REQUIRED ACTION
Every record should be copied exactly, except that pictures are to be omitted.

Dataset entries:
◇ ◇ ◇
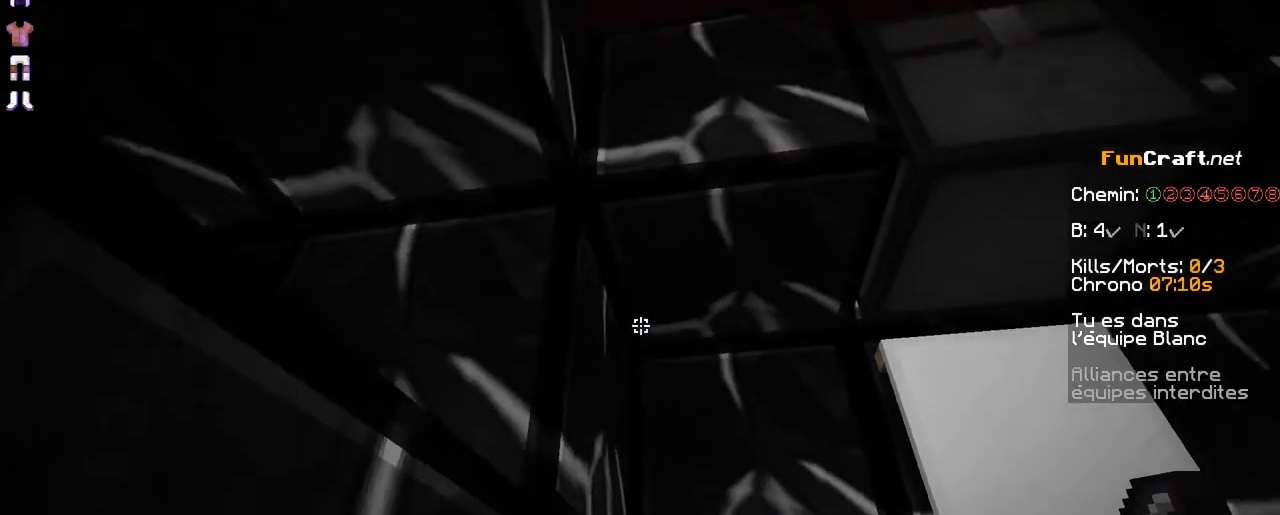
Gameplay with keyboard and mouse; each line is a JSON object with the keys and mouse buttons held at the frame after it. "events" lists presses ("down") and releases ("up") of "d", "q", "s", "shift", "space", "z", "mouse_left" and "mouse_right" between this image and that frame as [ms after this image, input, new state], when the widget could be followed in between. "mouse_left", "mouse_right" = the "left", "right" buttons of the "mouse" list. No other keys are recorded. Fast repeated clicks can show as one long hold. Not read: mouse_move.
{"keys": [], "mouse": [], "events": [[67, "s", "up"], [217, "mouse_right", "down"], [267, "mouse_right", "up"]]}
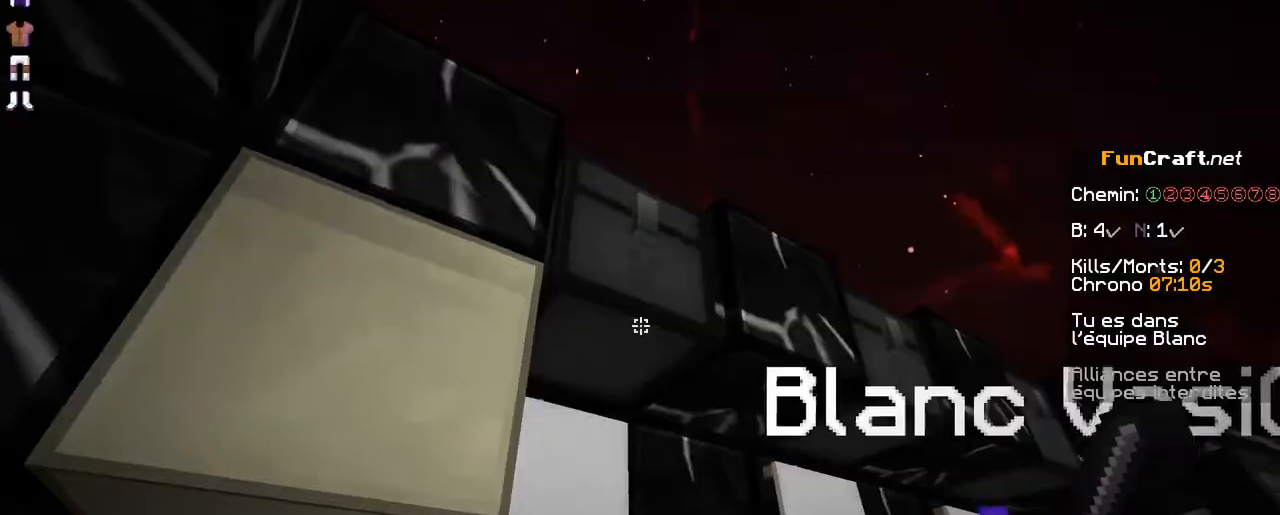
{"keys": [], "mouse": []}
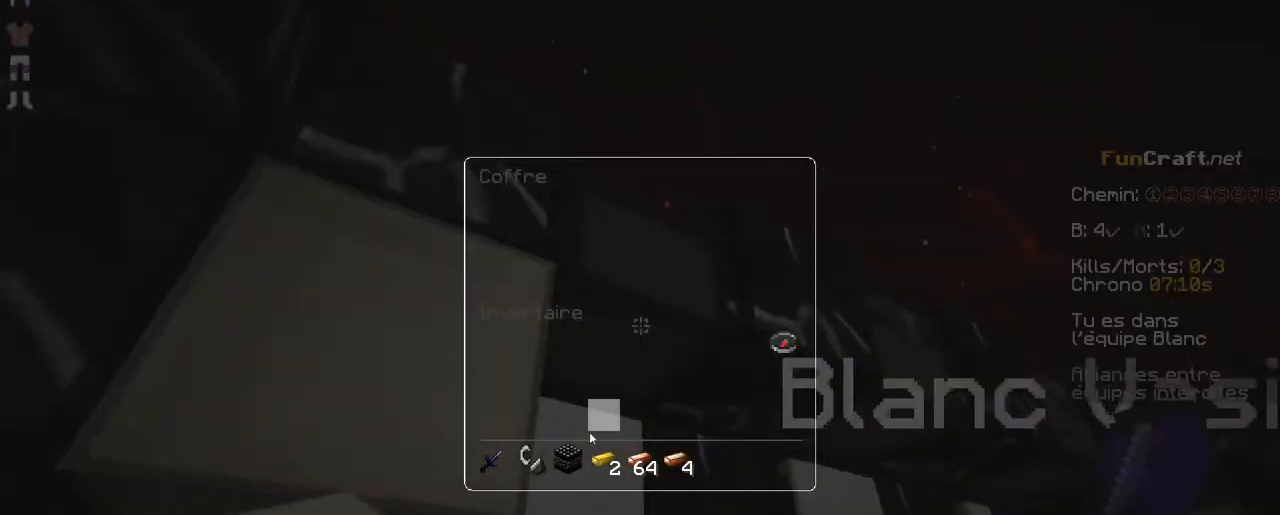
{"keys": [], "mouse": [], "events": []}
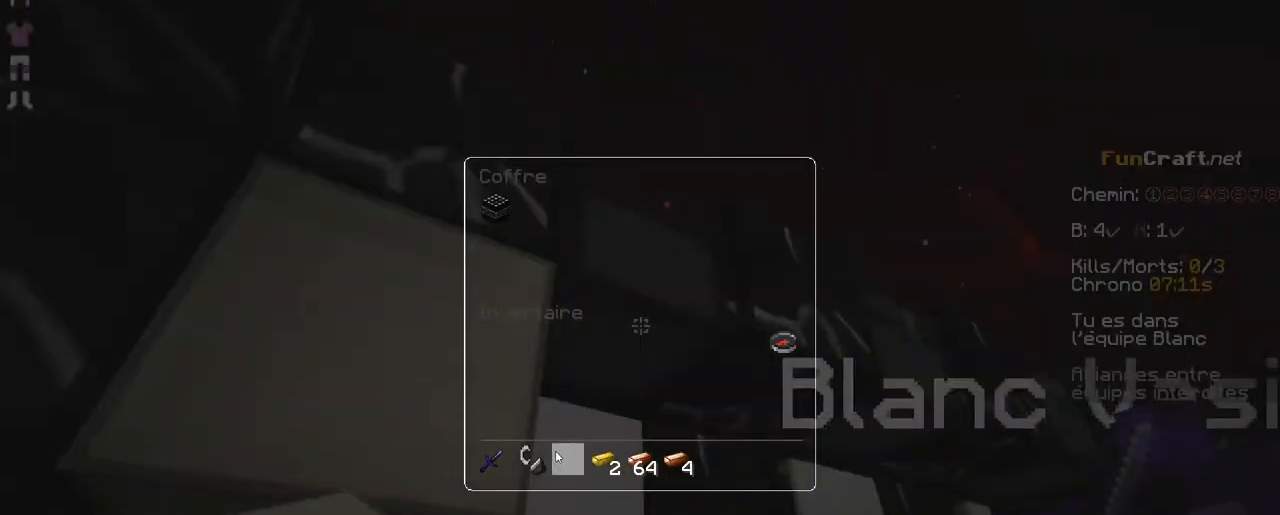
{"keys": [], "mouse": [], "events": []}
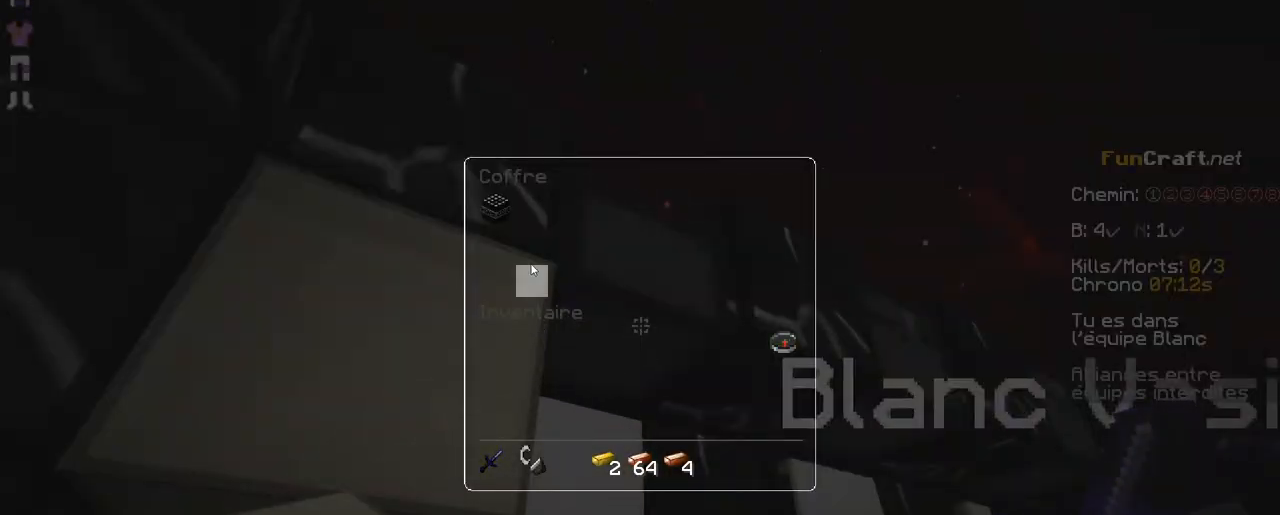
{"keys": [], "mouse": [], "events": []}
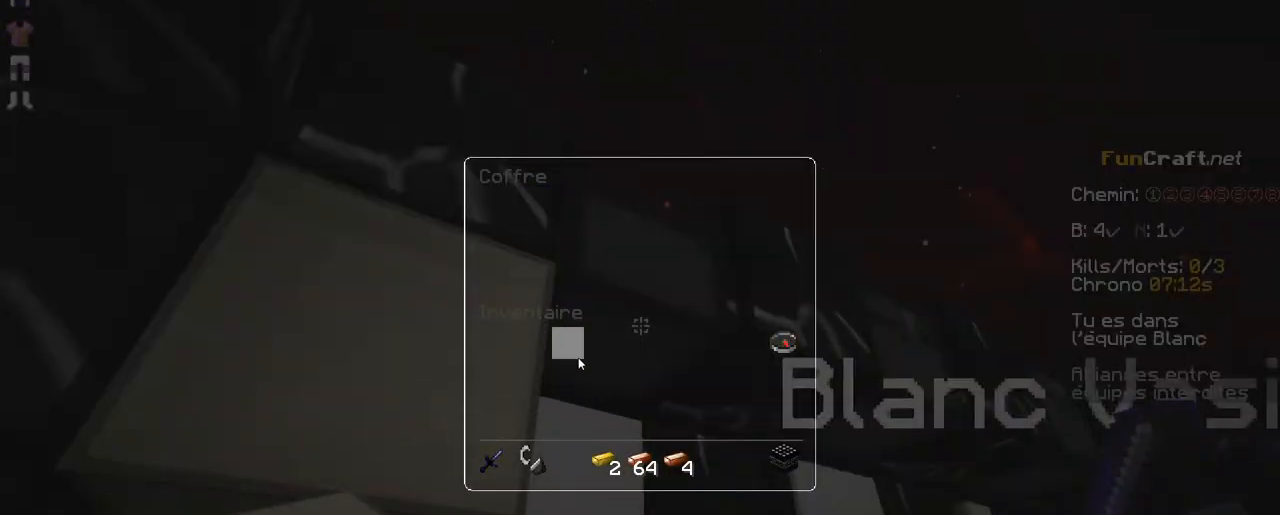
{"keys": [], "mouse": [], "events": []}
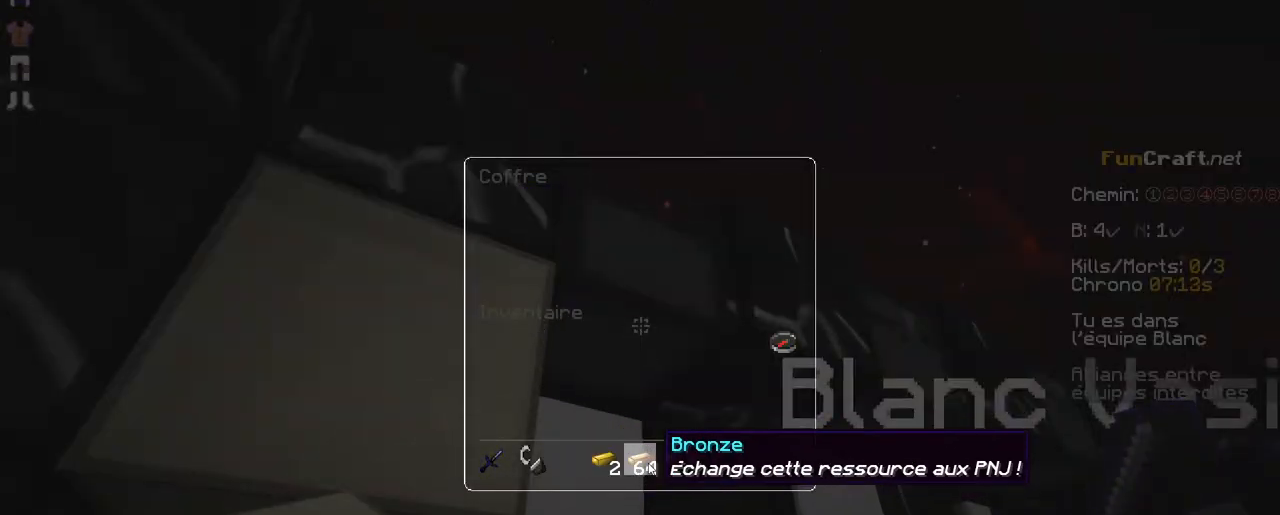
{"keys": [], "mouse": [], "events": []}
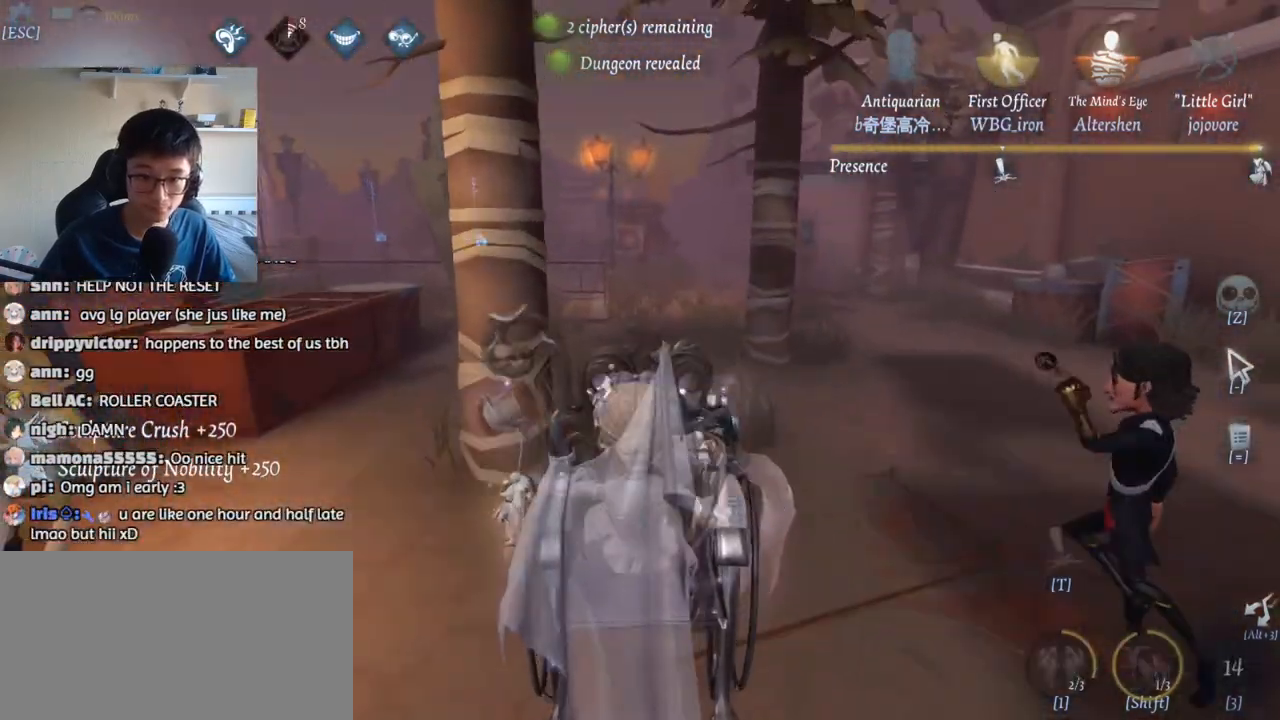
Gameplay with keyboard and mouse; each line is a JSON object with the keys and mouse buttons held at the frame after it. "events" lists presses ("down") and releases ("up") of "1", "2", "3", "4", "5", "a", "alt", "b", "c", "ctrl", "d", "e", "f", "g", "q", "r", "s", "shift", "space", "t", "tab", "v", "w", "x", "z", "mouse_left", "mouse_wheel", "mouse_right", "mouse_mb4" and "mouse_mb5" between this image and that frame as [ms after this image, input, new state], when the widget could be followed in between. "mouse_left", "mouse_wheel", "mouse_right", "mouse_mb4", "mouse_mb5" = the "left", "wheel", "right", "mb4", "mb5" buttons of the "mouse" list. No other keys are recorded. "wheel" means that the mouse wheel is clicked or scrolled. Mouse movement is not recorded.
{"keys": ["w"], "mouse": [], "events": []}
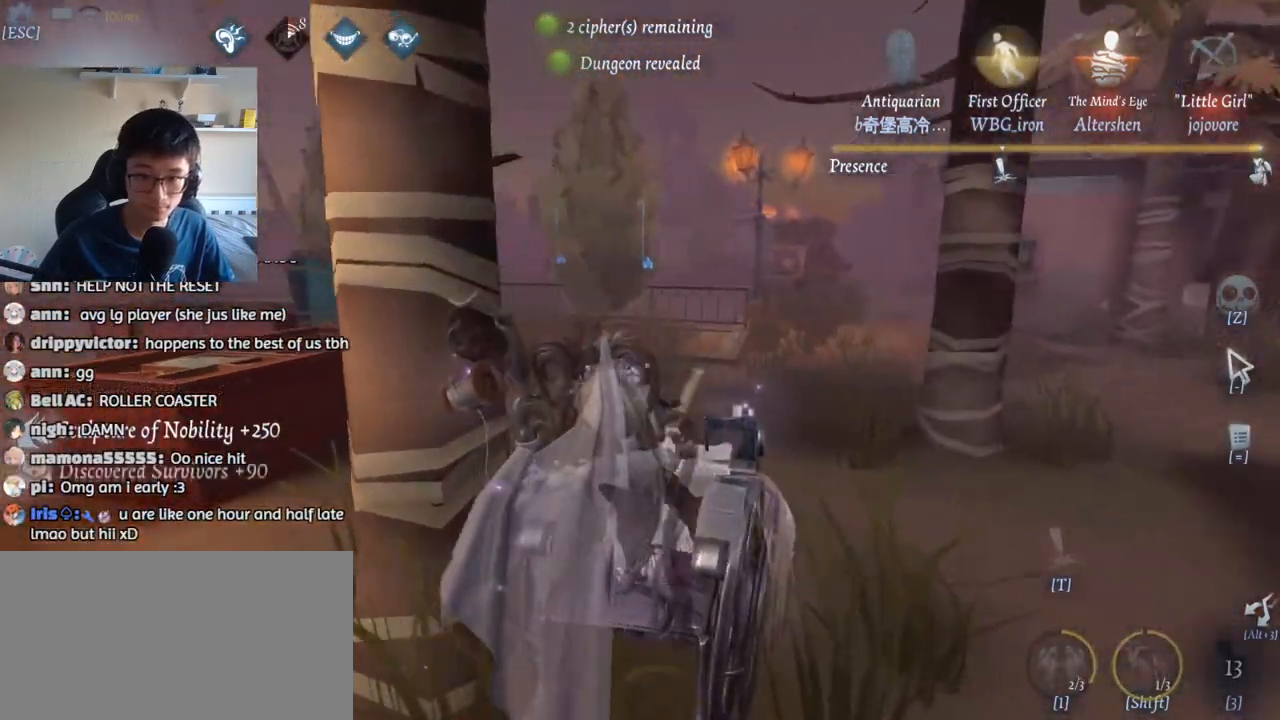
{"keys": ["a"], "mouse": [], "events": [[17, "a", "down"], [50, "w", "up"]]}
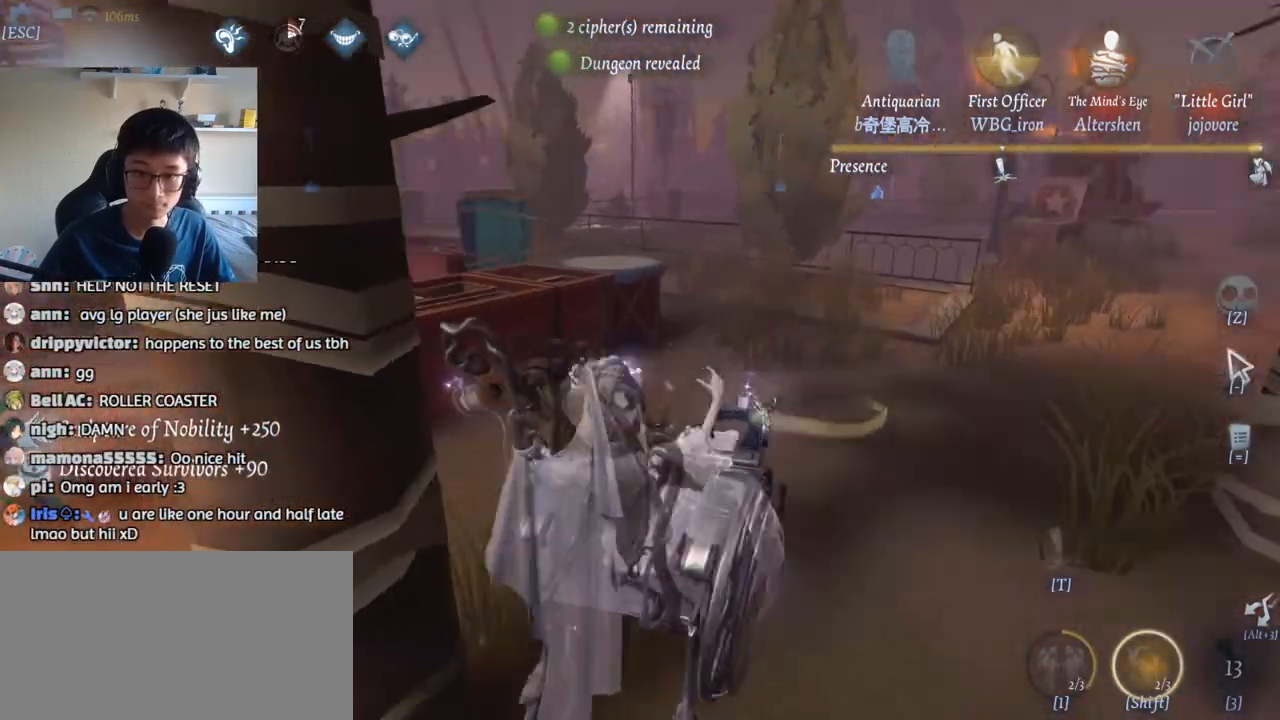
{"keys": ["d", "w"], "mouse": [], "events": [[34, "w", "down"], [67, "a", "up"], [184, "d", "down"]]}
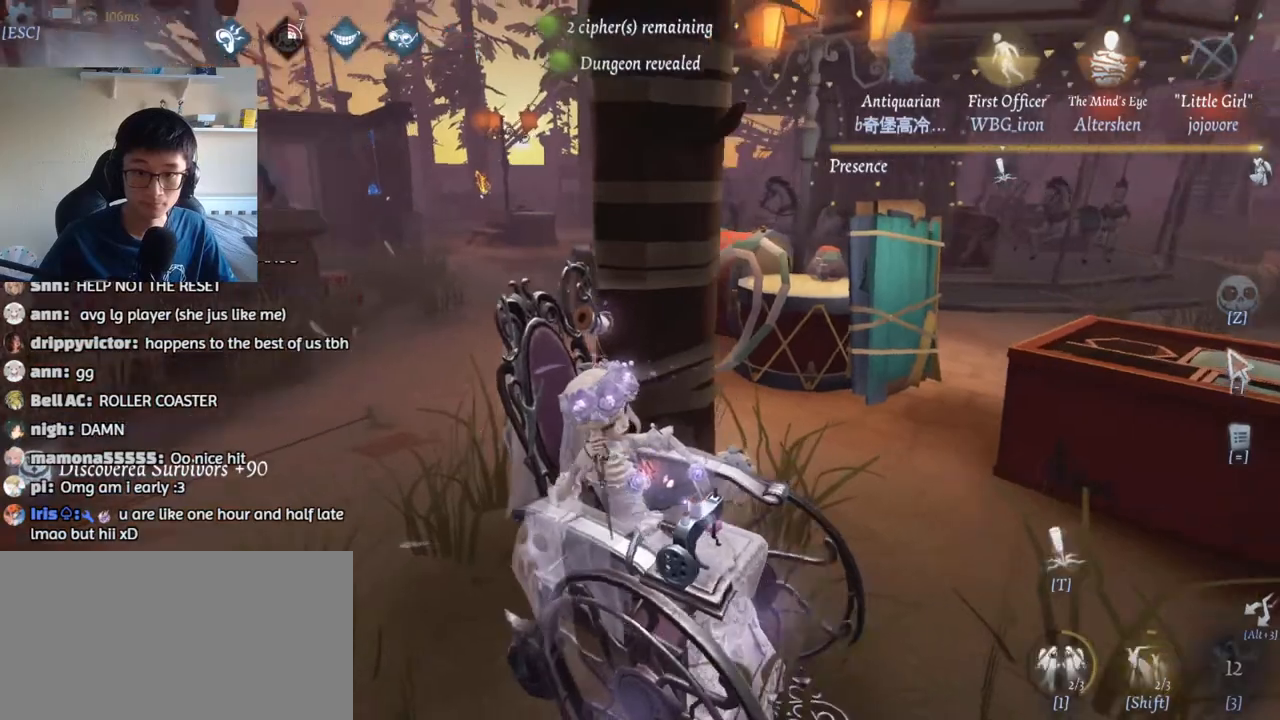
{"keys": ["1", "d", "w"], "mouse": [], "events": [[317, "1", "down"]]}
◇ ◇ ◇
THE COMPLETED TASK
Gameplay with keyboard and mouse; each line is a JSON object with the keys and mouse buttons held at the frame after it. "events" lists presses ("down") and releases ("up") of "d", "q", "s", "shift", "space", "z", "mouse_left" and "mouse_right" between this image and that frame as [ms after this image, input, new state], when the widget could be followed in between. "mouse_left", "mouse_right" = the "left", "right" buttons of the "mouse" list. No other keys are recorded. Fast repeated clicks can show as one long hold. Not read: mouse_move.
{"keys": [], "mouse": [], "events": [[67, "s", "up"], [217, "mouse_right", "down"], [267, "mouse_right", "up"]]}
{"keys": [], "mouse": []}
{"keys": [], "mouse": [], "events": []}
{"keys": [], "mouse": [], "events": []}
{"keys": [], "mouse": [], "events": []}
{"keys": [], "mouse": [], "events": []}
{"keys": [], "mouse": [], "events": []}
Gameplay with keyboard and mouse; each line is a JSON object with the keys and mouse buttons held at the frame after it. "events" lists presses ("down") and releases ("up") of "1", "2", "3", "4", "5", "a", "alt", "b", "c", "ctrl", "d", "e", "f", "g", "q", "r", "s", "shift", "space", "t", "tab", "v", "w", "x", "z", "mouse_left", "mouse_wheel", "mouse_right", "mouse_mb4" and "mouse_mb5" between this image and that frame as [ms after this image, input, new state], when the widget could be followed in between. "mouse_left", "mouse_wheel", "mouse_right", "mouse_mb4", "mouse_mb5" = the "left", "wheel", "right", "mb4", "mb5" buttons of the "mouse" list. No other keys are recorded. "wheel" means that the mouse wheel is clicked or scrolled. Mouse movement is not recorded.
{"keys": ["w"], "mouse": [], "events": []}
{"keys": ["a"], "mouse": [], "events": [[17, "a", "down"], [50, "w", "up"]]}
{"keys": ["d", "w"], "mouse": [], "events": [[34, "w", "down"], [67, "a", "up"], [184, "d", "down"]]}
{"keys": ["1", "d", "w"], "mouse": [], "events": [[317, "1", "down"]]}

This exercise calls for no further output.